### [Task directions]
Everything from the line containing "List each element's" to the last line of the listing below should be restated exactly, both ends included, with nothing added and the pictures omitted.

┌──

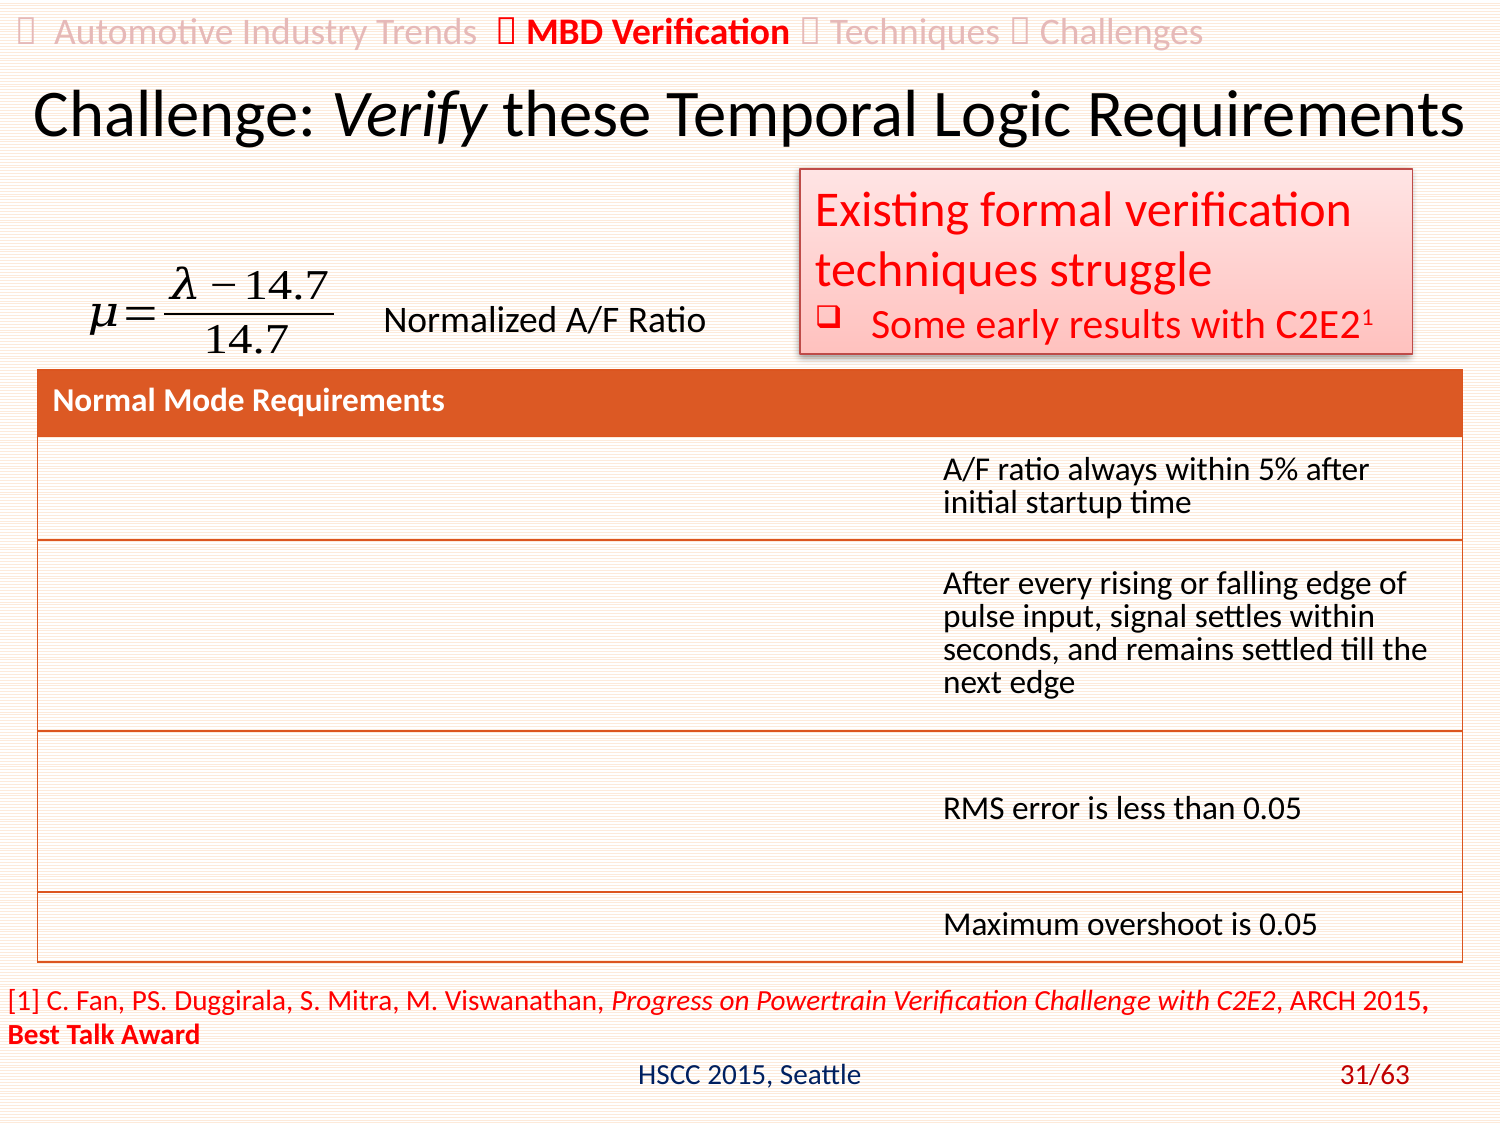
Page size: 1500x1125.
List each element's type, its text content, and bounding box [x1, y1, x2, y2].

text_box Normalized A/F Ratio [368, 287, 722, 348]
text_box [1] C. Fan, PS. Duggirala, S. Mitra, M. Viswanathan, Progress on Powertrain Verification Challenge with C2E2, ARCH 2015, Best Talk Award [0, 973, 1488, 1059]
footer HSCC 2015, Seattle [512, 1042, 988, 1103]
title Challenge: Verify these Temporal Logic Requirements [0, 60, 1500, 175]
slide_number 31/63 [1074, 1042, 1425, 1103]
text_box Existing formal verification techniques struggle Some early results with C2E21 [799, 168, 1413, 355]
text_box  Automotive Industry Trends  MBD Verification  Techniques  Challenges [0, 0, 1500, 60]
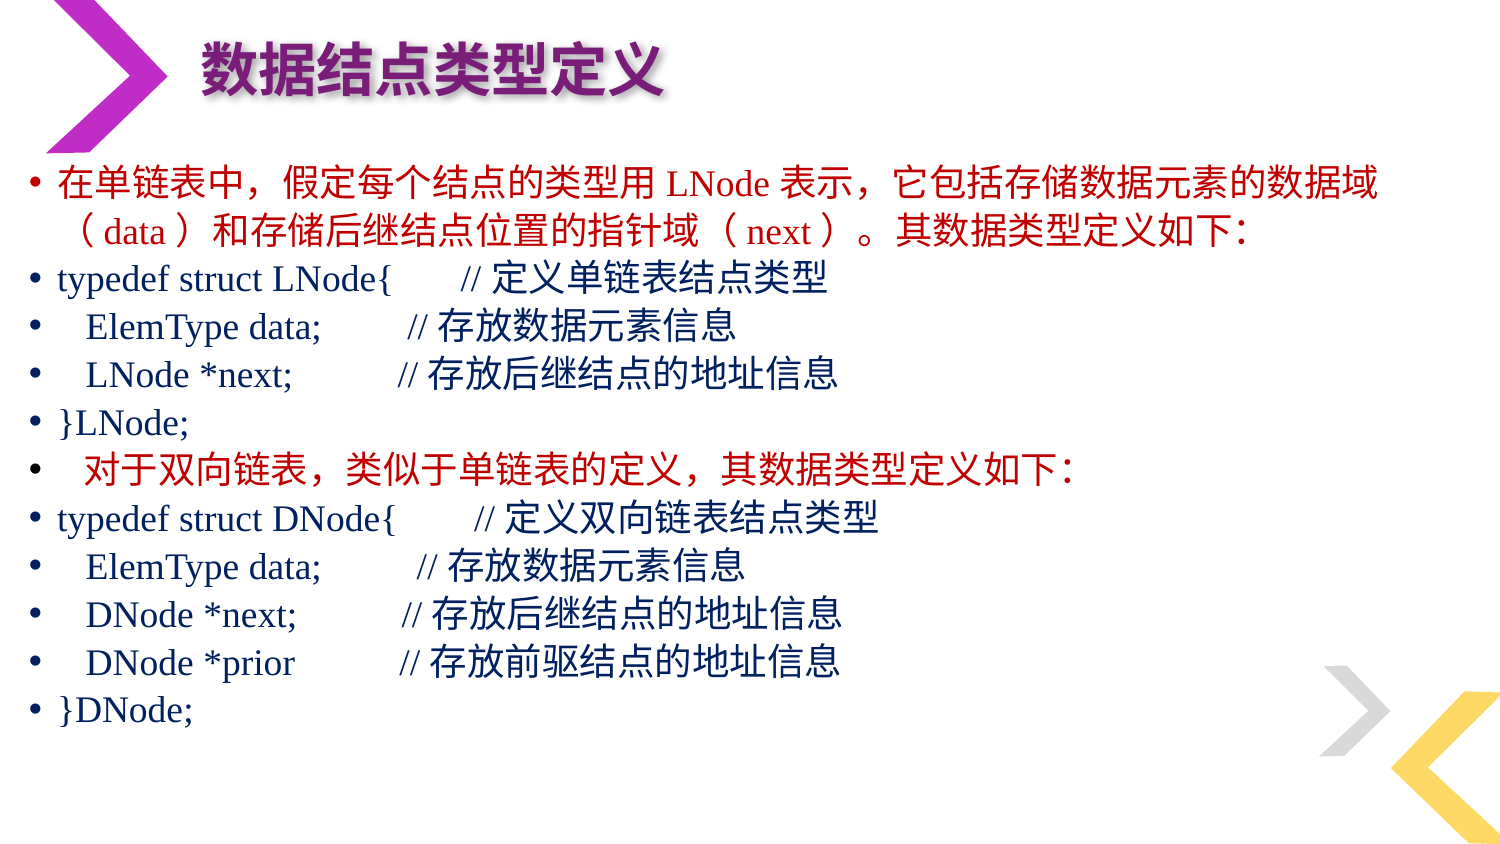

└──

### [Worked solution]
List each element's type, its text content, and bounding box [x1, y1, x2, y2].

text_box Normalized A/F Ratio [368, 287, 722, 348]
text_box [1] C. Fan, PS. Duggirala, S. Mitra, M. Viswanathan, Progress on Powertrain Verification Challenge with C2E2, ARCH 2015, Best Talk Award [0, 973, 1488, 1059]
footer HSCC 2015, Seattle [512, 1042, 988, 1103]
title Challenge: Verify these Temporal Logic Requirements [0, 60, 1500, 175]
slide_number 31/63 [1074, 1042, 1425, 1103]
text_box Existing formal verification techniques struggle Some early results with C2E21 [799, 168, 1413, 355]
text_box  Automotive Industry Trends  MBD Verification  Techniques  Challenges [0, 0, 1500, 60]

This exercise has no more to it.